▸ The request
Reproduce the listing below in full, substituting "field number" for every occurrence of "collector number" and leaving everything else unchanged.

▸ Data for this task
## Begin
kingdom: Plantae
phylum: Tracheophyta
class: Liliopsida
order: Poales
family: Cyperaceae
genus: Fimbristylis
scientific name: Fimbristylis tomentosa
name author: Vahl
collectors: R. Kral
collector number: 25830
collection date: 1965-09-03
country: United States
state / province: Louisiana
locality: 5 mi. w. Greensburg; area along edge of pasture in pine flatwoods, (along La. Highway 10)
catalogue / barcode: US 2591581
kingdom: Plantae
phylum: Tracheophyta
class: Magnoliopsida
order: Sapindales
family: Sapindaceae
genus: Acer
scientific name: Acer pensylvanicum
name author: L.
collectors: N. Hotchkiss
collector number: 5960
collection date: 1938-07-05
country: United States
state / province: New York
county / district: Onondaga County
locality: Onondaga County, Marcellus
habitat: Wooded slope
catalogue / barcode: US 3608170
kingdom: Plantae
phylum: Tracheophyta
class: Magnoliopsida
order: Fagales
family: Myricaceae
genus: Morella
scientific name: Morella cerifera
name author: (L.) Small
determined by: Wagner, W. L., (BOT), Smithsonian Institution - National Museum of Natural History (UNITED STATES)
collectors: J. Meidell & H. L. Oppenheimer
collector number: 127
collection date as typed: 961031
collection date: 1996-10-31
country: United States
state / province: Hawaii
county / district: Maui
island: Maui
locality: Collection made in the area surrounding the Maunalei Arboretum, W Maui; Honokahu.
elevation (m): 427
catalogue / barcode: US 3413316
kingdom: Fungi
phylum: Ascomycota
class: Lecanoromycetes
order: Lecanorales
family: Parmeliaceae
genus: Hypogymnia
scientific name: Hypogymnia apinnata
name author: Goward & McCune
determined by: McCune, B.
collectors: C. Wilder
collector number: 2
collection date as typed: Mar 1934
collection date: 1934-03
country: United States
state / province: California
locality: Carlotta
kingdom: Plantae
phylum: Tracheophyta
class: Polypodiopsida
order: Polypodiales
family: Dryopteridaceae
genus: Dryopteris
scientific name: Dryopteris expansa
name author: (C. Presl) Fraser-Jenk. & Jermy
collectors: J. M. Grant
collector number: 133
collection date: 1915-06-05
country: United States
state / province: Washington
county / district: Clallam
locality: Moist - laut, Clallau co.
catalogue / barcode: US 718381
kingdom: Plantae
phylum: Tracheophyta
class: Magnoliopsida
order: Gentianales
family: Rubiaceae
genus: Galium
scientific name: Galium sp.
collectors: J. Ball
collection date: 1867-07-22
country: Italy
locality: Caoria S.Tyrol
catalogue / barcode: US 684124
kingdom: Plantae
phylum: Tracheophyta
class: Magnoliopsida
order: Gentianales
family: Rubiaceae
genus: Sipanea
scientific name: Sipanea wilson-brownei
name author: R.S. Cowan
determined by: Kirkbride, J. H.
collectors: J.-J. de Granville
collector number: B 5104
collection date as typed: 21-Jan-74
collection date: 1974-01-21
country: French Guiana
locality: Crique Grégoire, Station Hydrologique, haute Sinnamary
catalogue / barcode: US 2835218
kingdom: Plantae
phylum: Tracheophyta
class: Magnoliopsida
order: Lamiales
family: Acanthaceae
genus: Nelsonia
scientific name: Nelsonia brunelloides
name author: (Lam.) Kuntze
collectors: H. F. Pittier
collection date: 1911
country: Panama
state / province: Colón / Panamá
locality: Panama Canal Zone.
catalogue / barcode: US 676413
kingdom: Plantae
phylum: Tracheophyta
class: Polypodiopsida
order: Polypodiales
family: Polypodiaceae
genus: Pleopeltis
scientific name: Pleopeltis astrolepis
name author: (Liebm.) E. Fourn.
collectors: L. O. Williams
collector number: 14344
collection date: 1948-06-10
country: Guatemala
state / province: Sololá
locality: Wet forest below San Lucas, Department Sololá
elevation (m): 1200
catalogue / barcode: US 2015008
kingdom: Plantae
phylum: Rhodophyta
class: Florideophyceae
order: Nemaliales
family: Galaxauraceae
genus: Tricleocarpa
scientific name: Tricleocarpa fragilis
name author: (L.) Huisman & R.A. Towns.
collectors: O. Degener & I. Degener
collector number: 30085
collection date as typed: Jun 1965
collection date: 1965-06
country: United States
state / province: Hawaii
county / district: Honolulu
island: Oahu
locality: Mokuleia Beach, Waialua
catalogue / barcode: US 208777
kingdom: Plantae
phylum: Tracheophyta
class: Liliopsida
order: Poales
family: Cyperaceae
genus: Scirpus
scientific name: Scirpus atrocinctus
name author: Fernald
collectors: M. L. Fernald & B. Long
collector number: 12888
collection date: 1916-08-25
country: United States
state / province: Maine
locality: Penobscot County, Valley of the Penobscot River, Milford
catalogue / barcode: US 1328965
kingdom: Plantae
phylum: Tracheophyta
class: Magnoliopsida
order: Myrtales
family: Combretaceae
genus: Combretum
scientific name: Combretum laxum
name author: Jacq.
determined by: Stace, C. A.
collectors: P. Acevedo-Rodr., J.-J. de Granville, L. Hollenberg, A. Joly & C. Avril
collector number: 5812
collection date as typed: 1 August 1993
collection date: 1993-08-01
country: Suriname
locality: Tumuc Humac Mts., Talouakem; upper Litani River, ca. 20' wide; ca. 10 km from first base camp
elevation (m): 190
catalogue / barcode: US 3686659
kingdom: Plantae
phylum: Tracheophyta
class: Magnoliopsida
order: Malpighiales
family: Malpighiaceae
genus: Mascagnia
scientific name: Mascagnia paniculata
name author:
## End
▸ Exercise solution
kingdom: Plantae
phylum: Tracheophyta
class: Liliopsida
order: Poales
family: Cyperaceae
genus: Fimbristylis
scientific name: Fimbristylis tomentosa
name author: Vahl
collectors: R. Kral
field number: 25830
collection date: 1965-09-03
country: United States
state / province: Louisiana
locality: 5 mi. w. Greensburg; area along edge of pasture in pine flatwoods, (along La. Highway 10)
catalogue / barcode: US 2591581
kingdom: Plantae
phylum: Tracheophyta
class: Magnoliopsida
order: Sapindales
family: Sapindaceae
genus: Acer
scientific name: Acer pensylvanicum
name author: L.
collectors: N. Hotchkiss
field number: 5960
collection date: 1938-07-05
country: United States
state / province: New York
county / district: Onondaga County
locality: Onondaga County, Marcellus
habitat: Wooded slope
catalogue / barcode: US 3608170
kingdom: Plantae
phylum: Tracheophyta
class: Magnoliopsida
order: Fagales
family: Myricaceae
genus: Morella
scientific name: Morella cerifera
name author: (L.) Small
determined by: Wagner, W. L., (BOT), Smithsonian Institution - National Museum of Natural History (UNITED STATES)
collectors: J. Meidell & H. L. Oppenheimer
field number: 127
collection date as typed: 961031
collection date: 1996-10-31
country: United States
state / province: Hawaii
county / district: Maui
island: Maui
locality: Collection made in the area surrounding the Maunalei Arboretum, W Maui; Honokahu.
elevation (m): 427
catalogue / barcode: US 3413316
kingdom: Fungi
phylum: Ascomycota
class: Lecanoromycetes
order: Lecanorales
family: Parmeliaceae
genus: Hypogymnia
scientific name: Hypogymnia apinnata
name author: Goward & McCune
determined by: McCune, B.
collectors: C. Wilder
field number: 2
collection date as typed: Mar 1934
collection date: 1934-03
country: United States
state / province: California
locality: Carlotta
kingdom: Plantae
phylum: Tracheophyta
class: Polypodiopsida
order: Polypodiales
family: Dryopteridaceae
genus: Dryopteris
scientific name: Dryopteris expansa
name author: (C. Presl) Fraser-Jenk. & Jermy
collectors: J. M. Grant
field number: 133
collection date: 1915-06-05
country: United States
state / province: Washington
county / district: Clallam
locality: Moist - laut, Clallau co.
catalogue / barcode: US 718381
kingdom: Plantae
phylum: Tracheophyta
class: Magnoliopsida
order: Gentianales
family: Rubiaceae
genus: Galium
scientific name: Galium sp.
collectors: J. Ball
collection date: 1867-07-22
country: Italy
locality: Caoria S.Tyrol
catalogue / barcode: US 684124
kingdom: Plantae
phylum: Tracheophyta
class: Magnoliopsida
order: Gentianales
family: Rubiaceae
genus: Sipanea
scientific name: Sipanea wilson-brownei
name author: R.S. Cowan
determined by: Kirkbride, J. H.
collectors: J.-J. de Granville
field number: B 5104
collection date as typed: 21-Jan-74
collection date: 1974-01-21
country: French Guiana
locality: Crique Grégoire, Station Hydrologique, haute Sinnamary
catalogue / barcode: US 2835218
kingdom: Plantae
phylum: Tracheophyta
class: Magnoliopsida
order: Lamiales
family: Acanthaceae
genus: Nelsonia
scientific name: Nelsonia brunelloides
name author: (Lam.) Kuntze
collectors: H. F. Pittier
collection date: 1911
country: Panama
state / province: Colón / Panamá
locality: Panama Canal Zone.
catalogue / barcode: US 676413
kingdom: Plantae
phylum: Tracheophyta
class: Polypodiopsida
order: Polypodiales
family: Polypodiaceae
genus: Pleopeltis
scientific name: Pleopeltis astrolepis
name author: (Liebm.) E. Fourn.
collectors: L. O. Williams
field number: 14344
collection date: 1948-06-10
country: Guatemala
state / province: Sololá
locality: Wet forest below San Lucas, Department Sololá
elevation (m): 1200
catalogue / barcode: US 2015008
kingdom: Plantae
phylum: Rhodophyta
class: Florideophyceae
order: Nemaliales
family: Galaxauraceae
genus: Tricleocarpa
scientific name: Tricleocarpa fragilis
name author: (L.) Huisman & R.A. Towns.
collectors: O. Degener & I. Degener
field number: 30085
collection date as typed: Jun 1965
collection date: 1965-06
country: United States
state / province: Hawaii
county / district: Honolulu
island: Oahu
locality: Mokuleia Beach, Waialua
catalogue / barcode: US 208777
kingdom: Plantae
phylum: Tracheophyta
class: Liliopsida
order: Poales
family: Cyperaceae
genus: Scirpus
scientific name: Scirpus atrocinctus
name author: Fernald
collectors: M. L. Fernald & B. Long
field number: 12888
collection date: 1916-08-25
country: United States
state / province: Maine
locality: Penobscot County, Valley of the Penobscot River, Milford
catalogue / barcode: US 1328965
kingdom: Plantae
phylum: Tracheophyta
class: Magnoliopsida
order: Myrtales
family: Combretaceae
genus: Combretum
scientific name: Combretum laxum
name author: Jacq.
determined by: Stace, C. A.
collectors: P. Acevedo-Rodr., J.-J. de Granville, L. Hollenberg, A. Joly & C. Avril
field number: 5812
collection date as typed: 1 August 1993
collection date: 1993-08-01
country: Suriname
locality: Tumuc Humac Mts., Talouakem; upper Litani River, ca. 20' wide; ca. 10 km from first base camp
elevation (m): 190
catalogue / barcode: US 3686659
kingdom: Plantae
phylum: Tracheophyta
class: Magnoliopsida
order: Malpighiales
family: Malpighiaceae
genus: Mascagnia
scientific name: Mascagnia paniculata
name author:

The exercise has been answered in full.